DATASET:

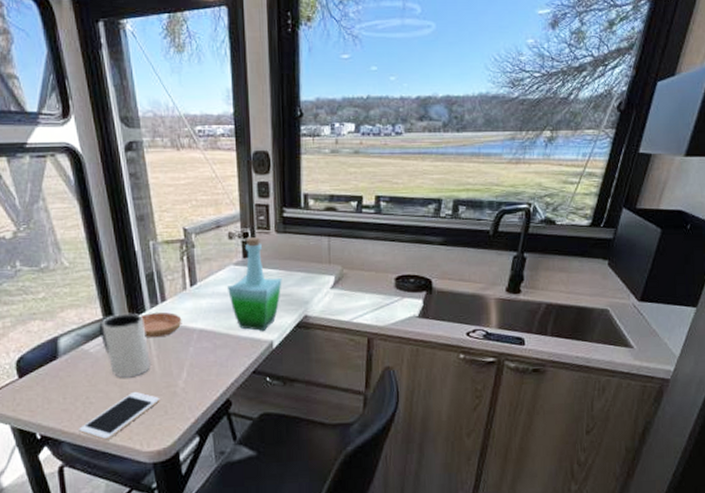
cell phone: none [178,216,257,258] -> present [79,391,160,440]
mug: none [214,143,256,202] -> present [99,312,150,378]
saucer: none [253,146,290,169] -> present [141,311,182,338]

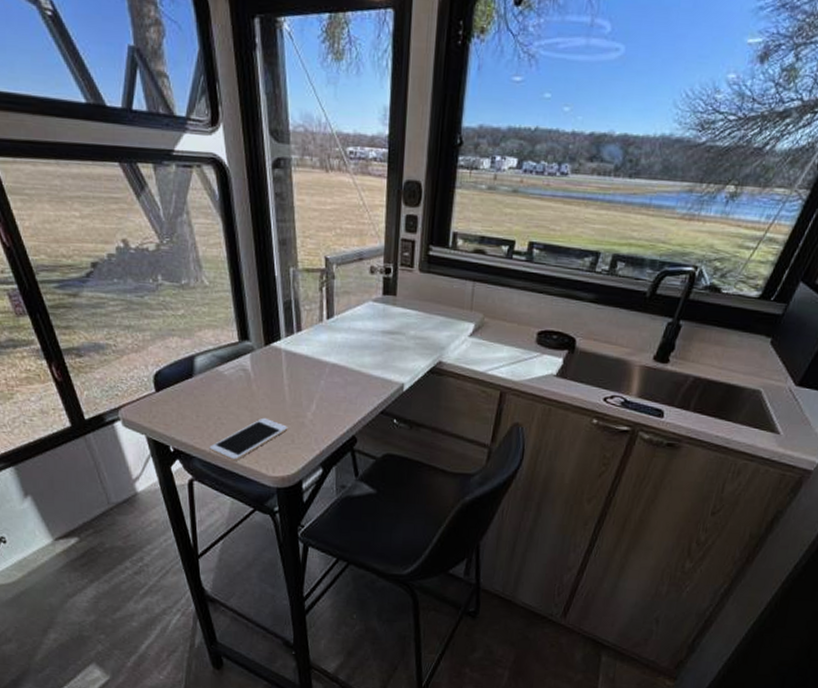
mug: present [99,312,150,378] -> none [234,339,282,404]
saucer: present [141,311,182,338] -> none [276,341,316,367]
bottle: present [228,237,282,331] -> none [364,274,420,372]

EXERCISE AIM: Nothing but the pictures should be left out when the listing is repeated exactly.

SOLUTION TO THE PROBLEM:
cell phone: none [178,216,257,258] -> present [79,391,160,440]
mug: none [214,143,256,202] -> present [99,312,150,378]
saucer: none [253,146,290,169] -> present [141,311,182,338]

mug: present [99,312,150,378] -> none [234,339,282,404]
saucer: present [141,311,182,338] -> none [276,341,316,367]
bottle: present [228,237,282,331] -> none [364,274,420,372]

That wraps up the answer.